_TASK BRIEF_. Write the next part of the text below on the Rosetta Project's English-as-a-Foreign/Second Language database, starting after its final sentence.

Steven D. Tripp, Center for Language Research, The University of Aizu, Aizu-Wakamatsu, Japan. Phone +81 242 37 2584 Fax: +81 242 37 2599 tripp@u-aizu.ac.jp Home Page [HREF1]
World Wide Web, ESL, EFL, English, networks, database, education
This article describes the goals, software development activities and accomplishments of the Rosetta Project. This project is a modification of the UNITE Explorer for the purposes of creating an English-as-a-Foreign/Second Language database. The UNITE Explorer software tools were used to establish some of the first educational resources database on the World Wide Web including the Explorer [HREF2] and the South Central Regional Technology Center SCRTEC [HREF3] that is supported by the United States Department of Education to serve educators in the states of Kansas, Missouri, Nebraska, Oklahoma and Texas. The UNITE group is currently working with the Rosetta Project to establish a WWW interface to a large data base of language learning resources that will be available on the Internet. A distributed network system for contributing, reviewing, monitoring and mirroring large collections of digital resources will be described.

_DATASET EXCERPT_.
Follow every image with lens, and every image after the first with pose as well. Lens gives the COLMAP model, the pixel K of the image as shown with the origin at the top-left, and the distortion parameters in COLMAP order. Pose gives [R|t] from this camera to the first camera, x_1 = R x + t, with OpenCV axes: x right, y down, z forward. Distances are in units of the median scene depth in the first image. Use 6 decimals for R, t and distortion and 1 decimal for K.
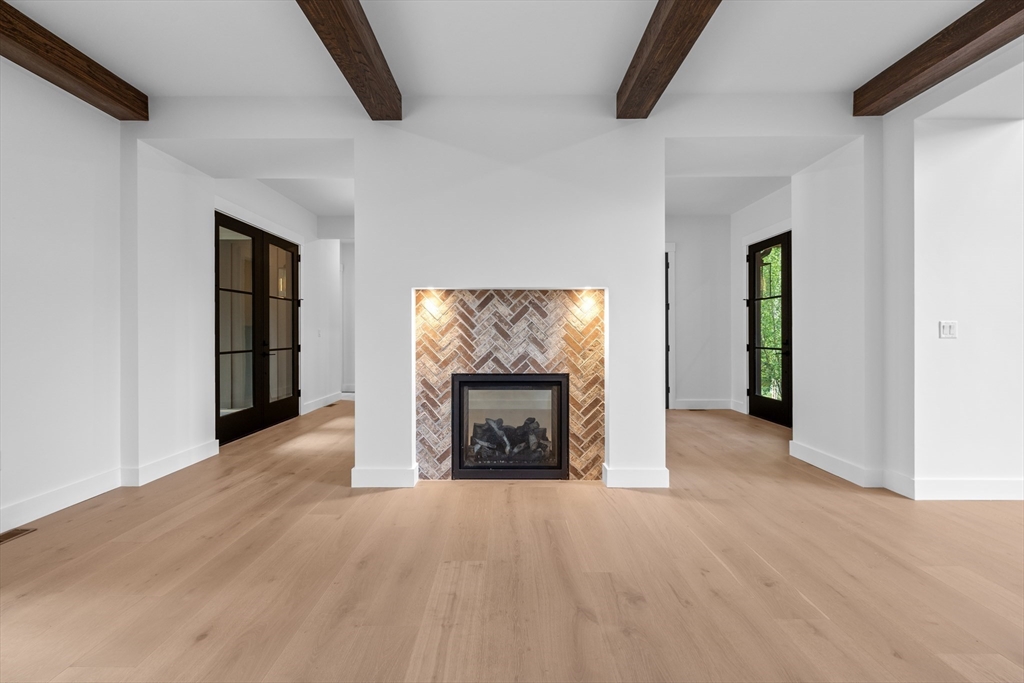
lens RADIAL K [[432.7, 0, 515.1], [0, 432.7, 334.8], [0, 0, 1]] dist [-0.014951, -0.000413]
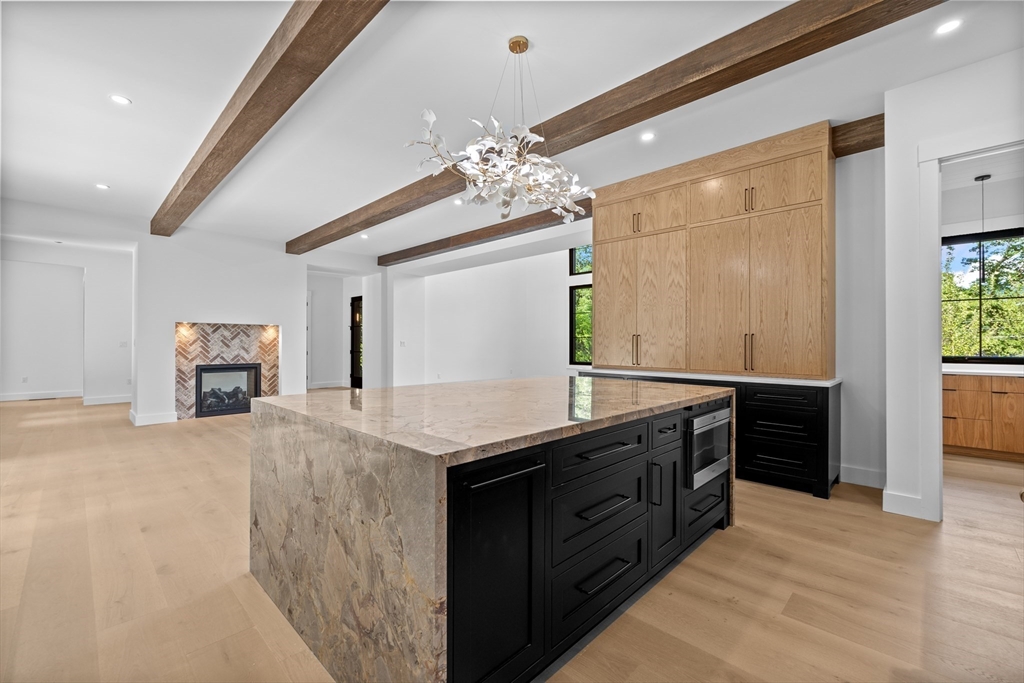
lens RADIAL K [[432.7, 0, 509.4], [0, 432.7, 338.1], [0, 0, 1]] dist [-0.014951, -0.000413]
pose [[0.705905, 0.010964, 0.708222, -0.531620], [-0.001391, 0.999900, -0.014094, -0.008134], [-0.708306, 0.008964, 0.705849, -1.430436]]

_ANSWER TO THE PROBLEM_.
The purpose of the Rosetta Project is to modify an existing WWW database system in order to archive information and materials for English-as-a-Second/Foreign-Language (ESL/EFL) professionals around the world. The UNITE Explorer system was an early WWW application which provided information to educators. The original intent of UNITE was to develop a system contributing to K-9 mathematics and science education by allowing educators and students to remotely contribute and access multimedia educational resources. This article describes the current state of the Rosetta project and how UNITE will be modified to support EFL/ESL applications.
The UNITE project (Aust, 1994, Aust, Newberry & Resta, 1996 [HREF 4] ) developed a WWW server and client which provide access to a multimedia educational database. The target audience included teachers in 52 schools in the northeastern United States that are part of the Great Lakes Telecommunications Collaborative. UNITE provided an archive and a search mechanism for educational resource materials. The database can be accessed via a hierarchically structured curriculum taxonomy or a graphical search window can be used to specify Boolean queries. The current UNITE project has expanded far beyond it original goals. It now encompasses schools throughout the USA and is developing tools for Native American education.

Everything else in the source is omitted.